_TASK BRIEF_.
Output the records exactly as they appear, with no pictures included.

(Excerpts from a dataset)
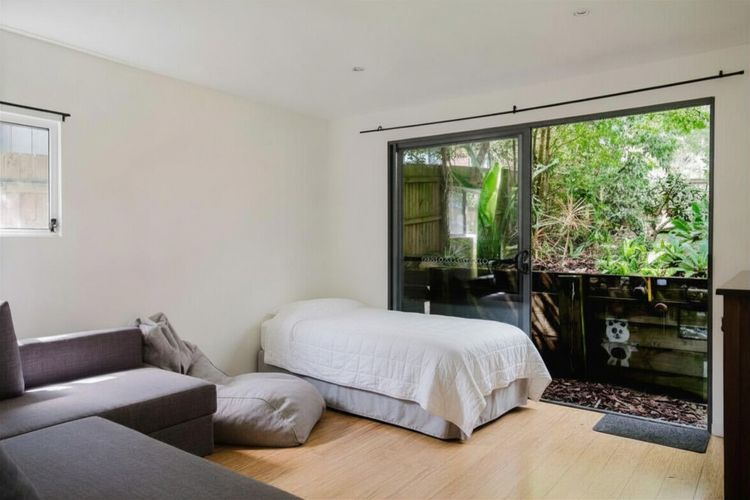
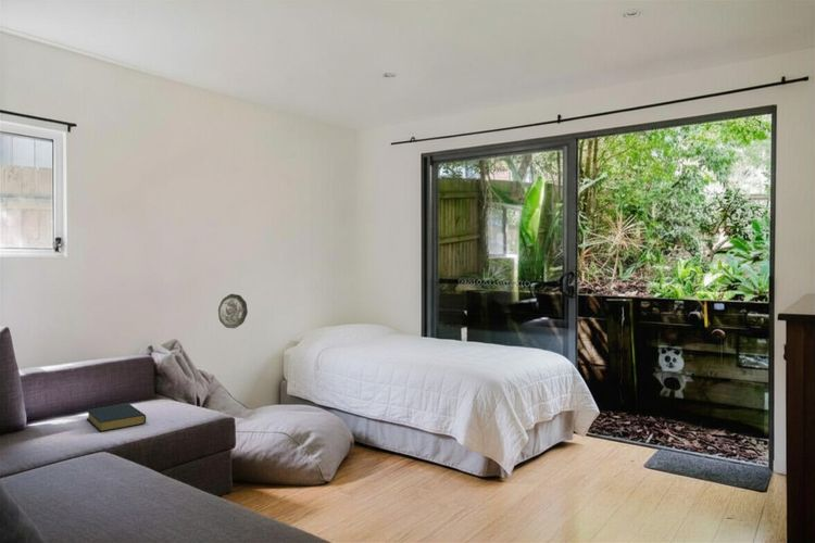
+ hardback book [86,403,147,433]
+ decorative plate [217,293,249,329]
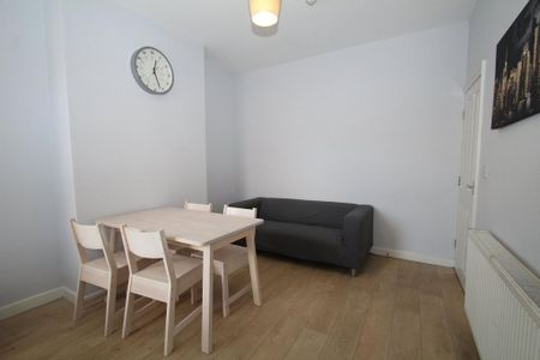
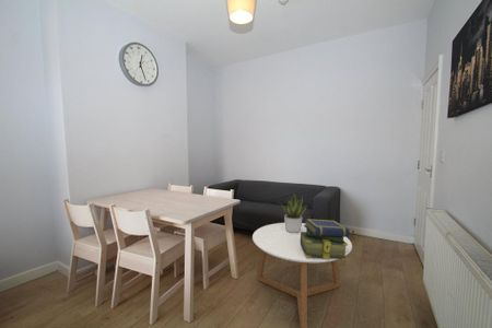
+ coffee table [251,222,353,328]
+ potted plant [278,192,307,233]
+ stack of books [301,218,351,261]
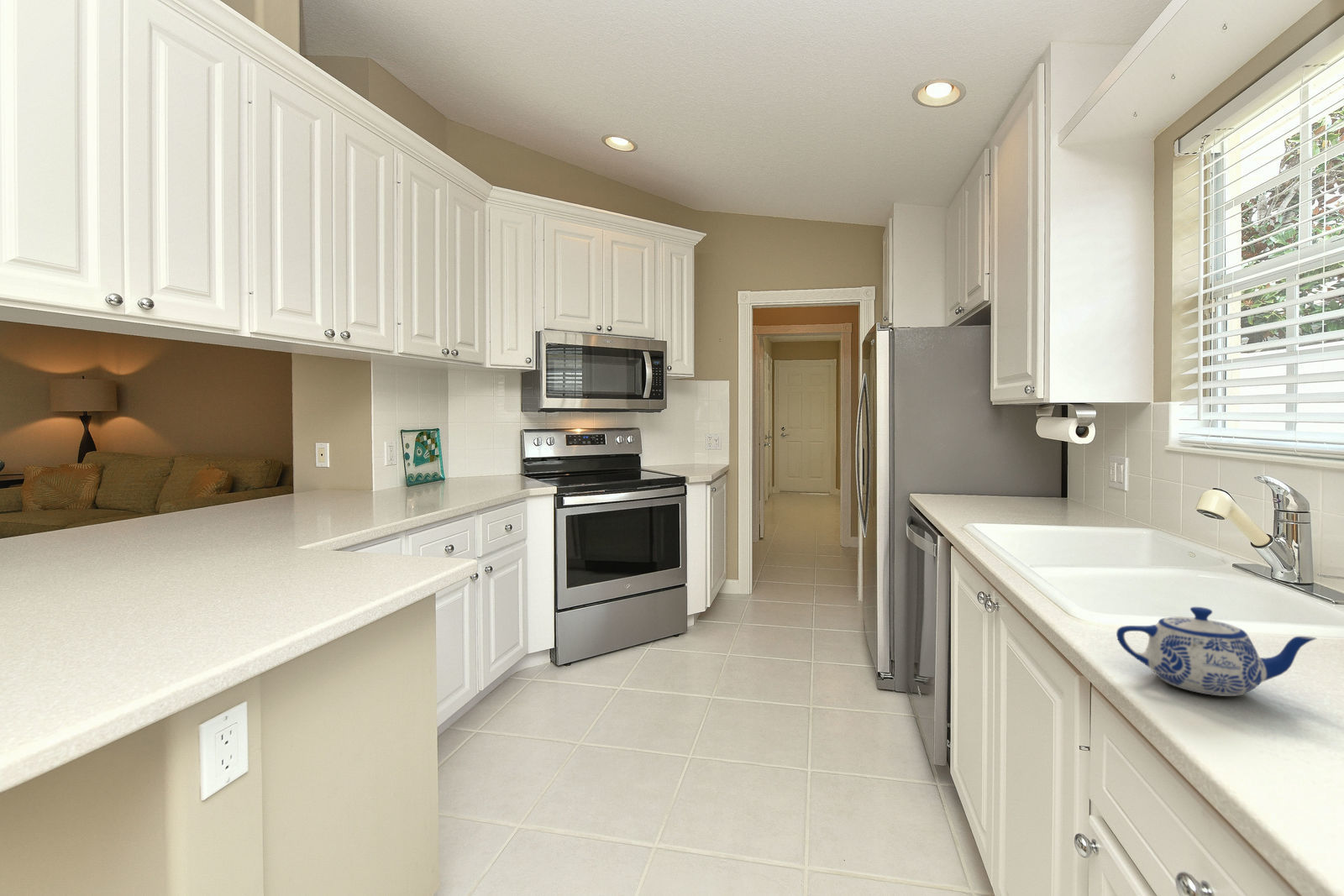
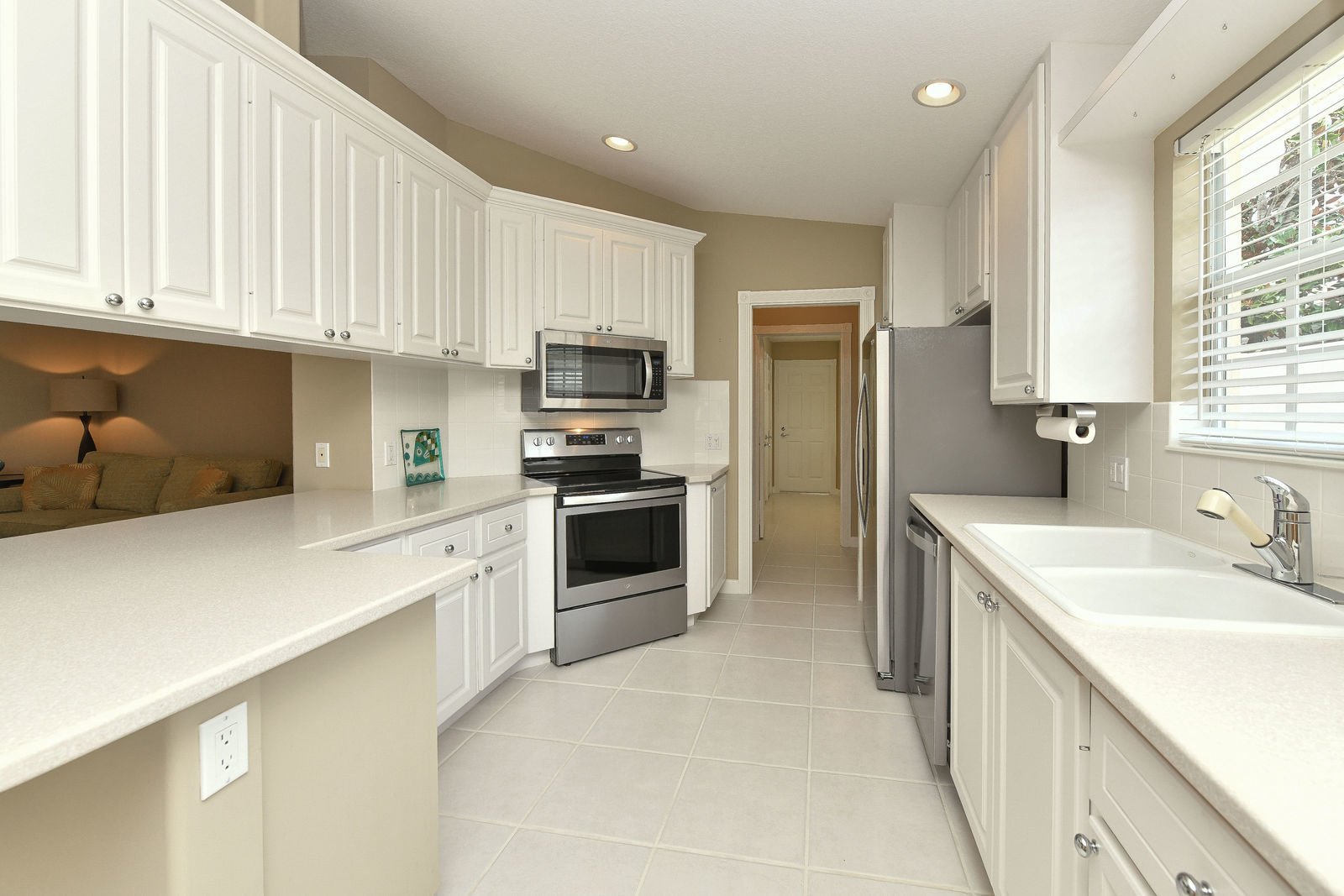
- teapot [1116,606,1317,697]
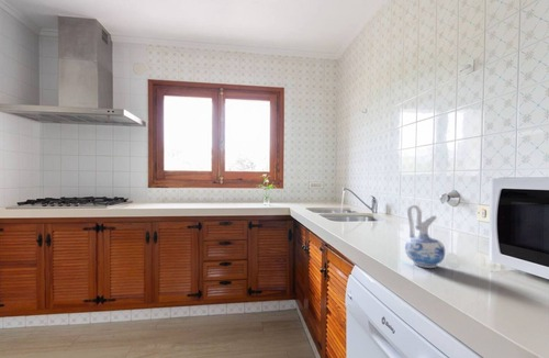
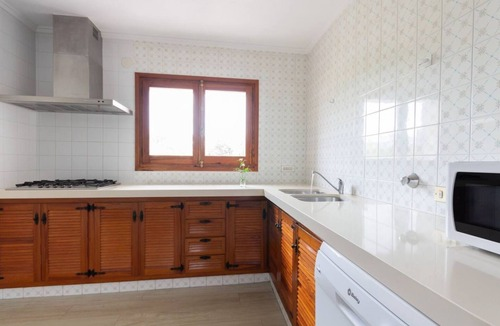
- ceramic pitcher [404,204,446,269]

_COMPLETED EXERCISE_.
+ hardback book [86,403,147,433]
+ decorative plate [217,293,249,329]
+ coffee table [251,222,353,328]
+ potted plant [278,192,307,233]
+ stack of books [301,218,351,261]
- teapot [1116,606,1317,697]
- ceramic pitcher [404,204,446,269]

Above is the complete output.